Data for this exercise:
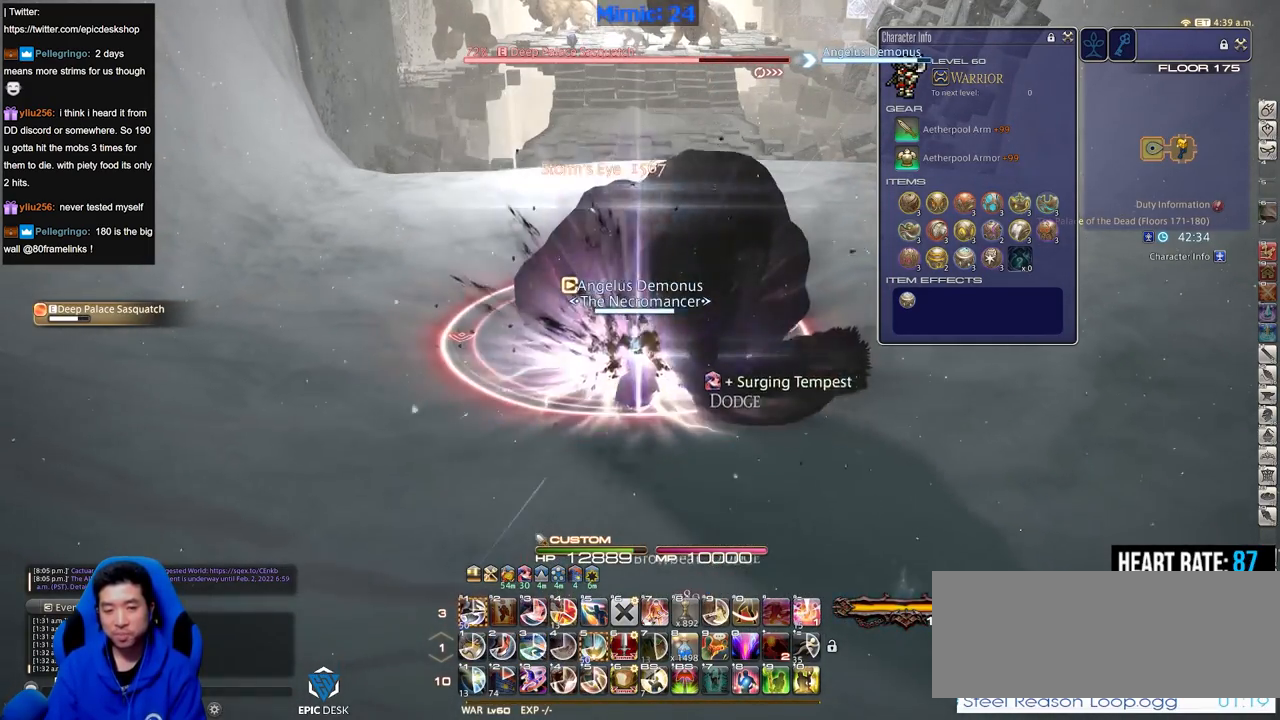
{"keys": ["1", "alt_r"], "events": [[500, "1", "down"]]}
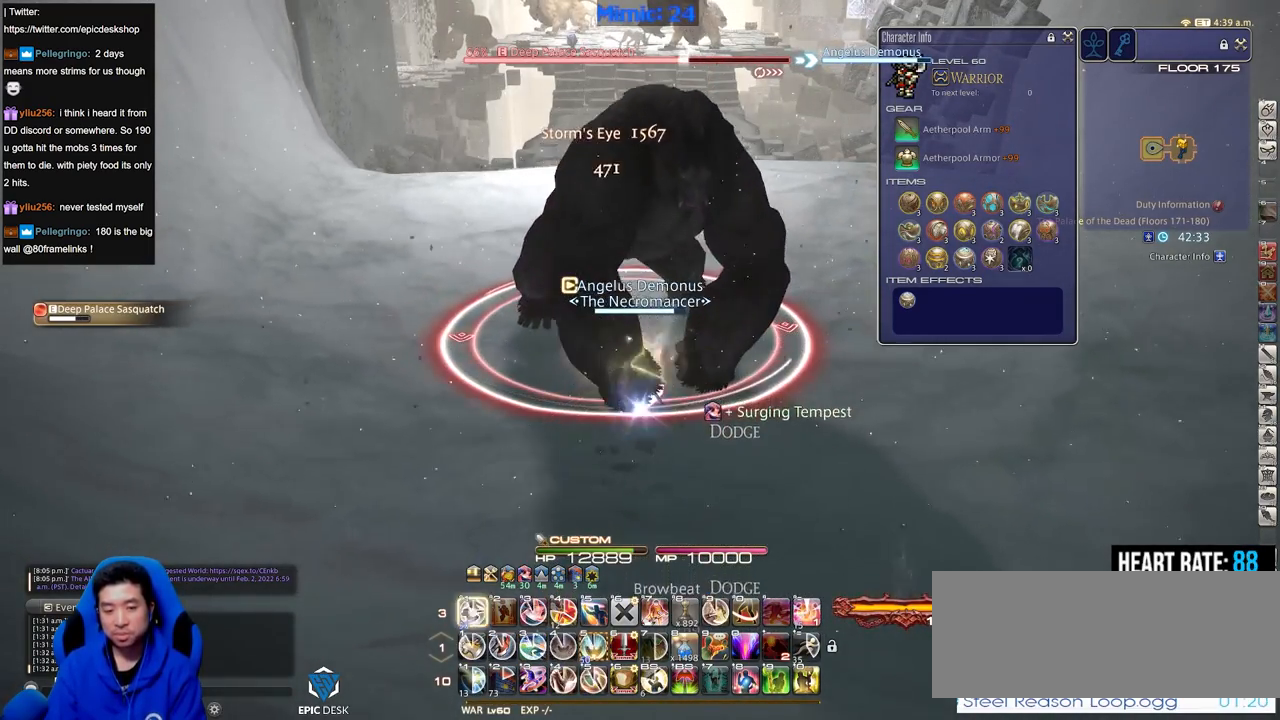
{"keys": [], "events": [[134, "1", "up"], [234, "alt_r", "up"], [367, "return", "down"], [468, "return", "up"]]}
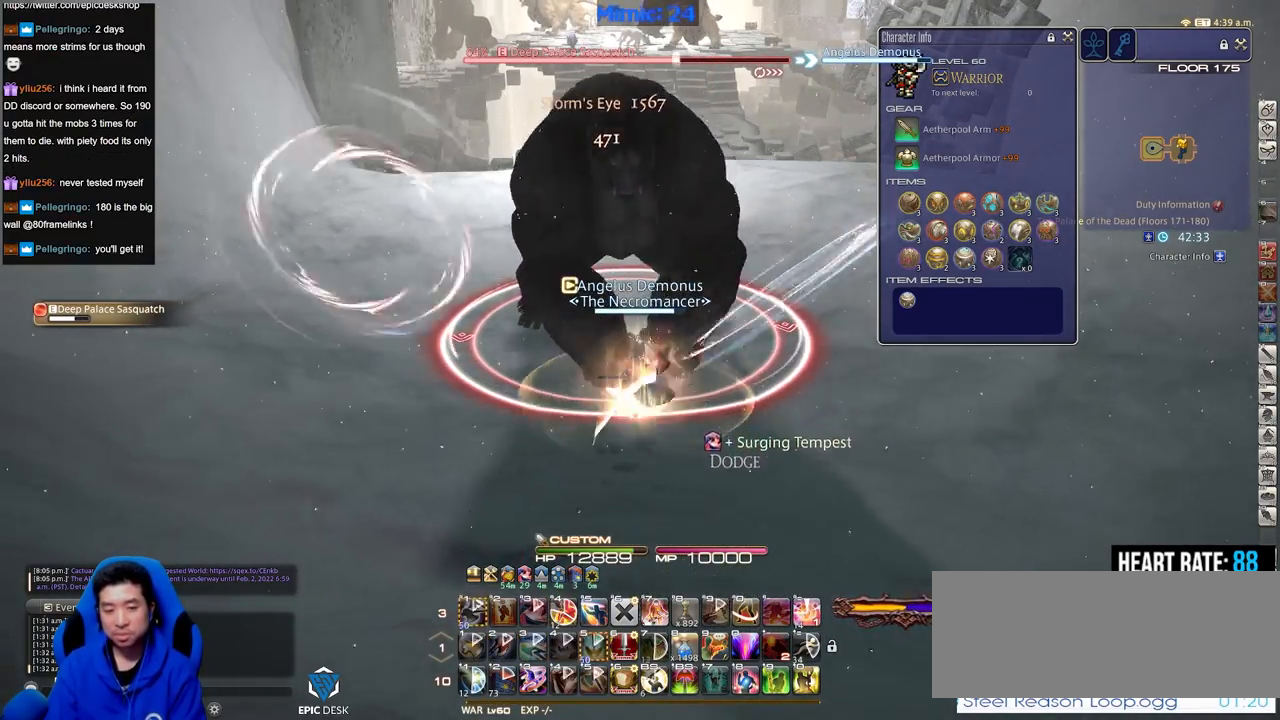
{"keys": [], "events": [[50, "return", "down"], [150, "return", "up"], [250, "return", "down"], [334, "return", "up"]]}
--
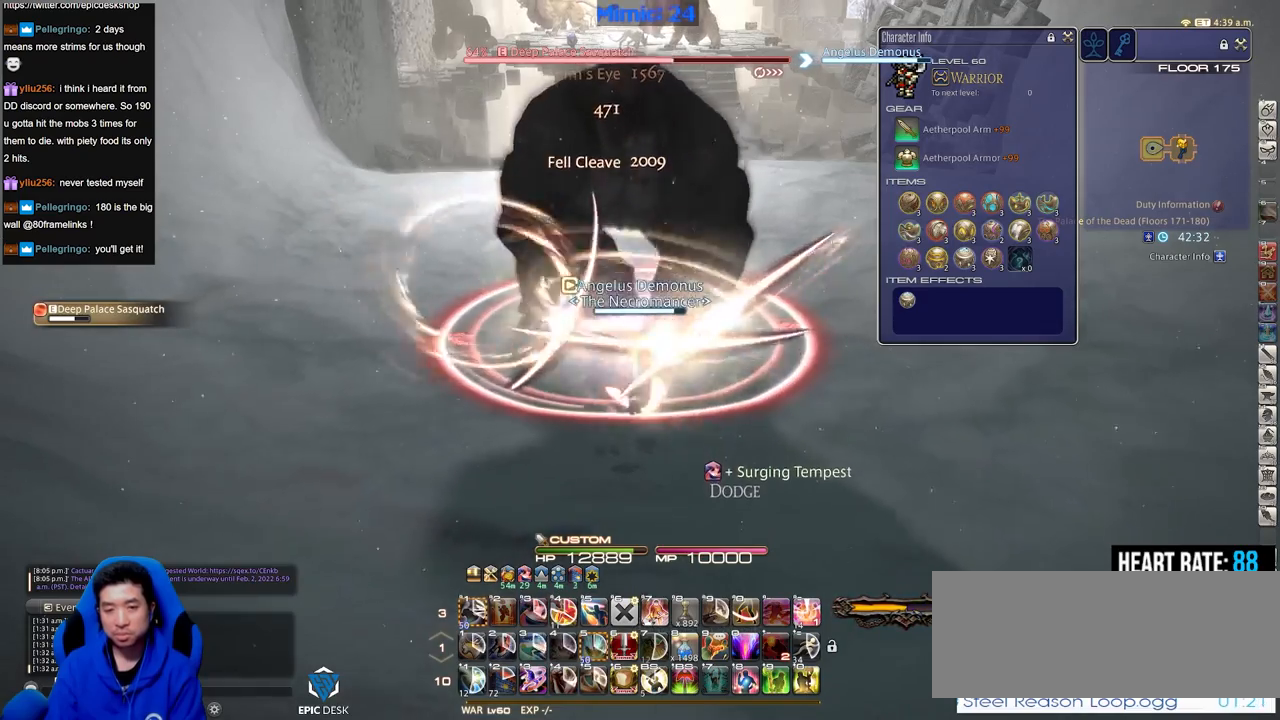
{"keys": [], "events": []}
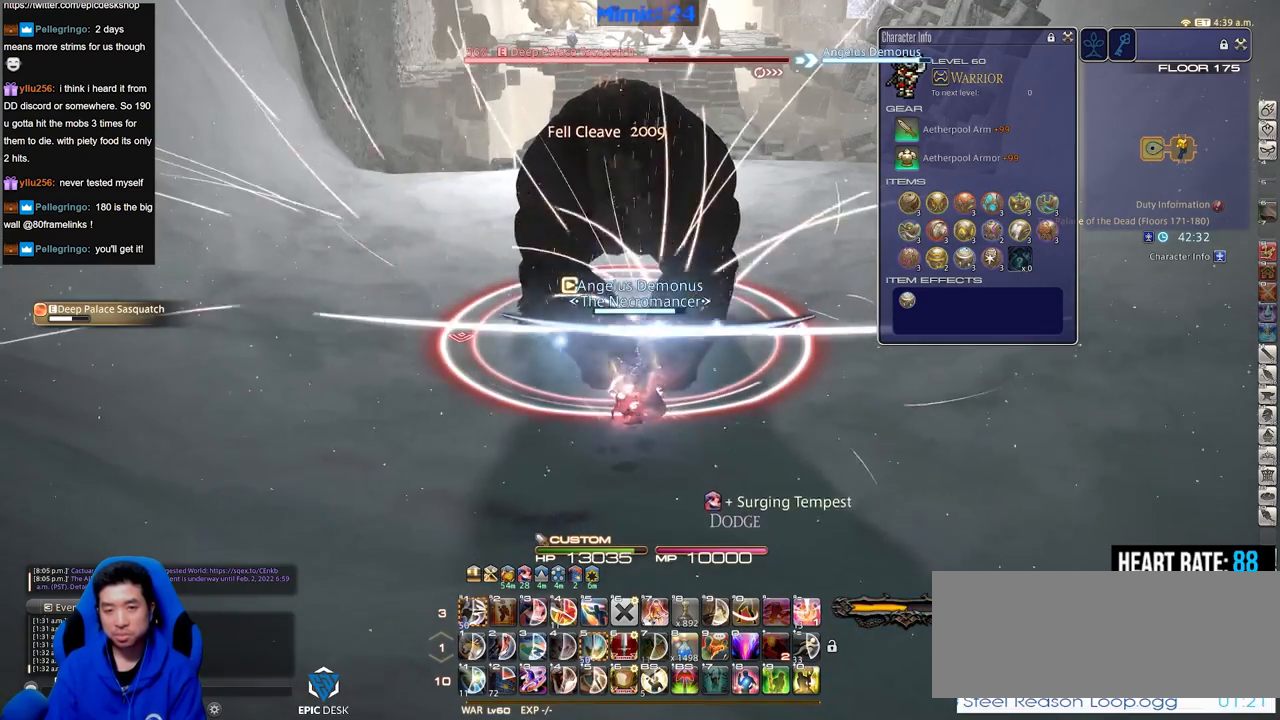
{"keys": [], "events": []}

Task directions:
Please find out how many lines of the material contain the string "return" and answer with the count alone.

Response to this exercise:
2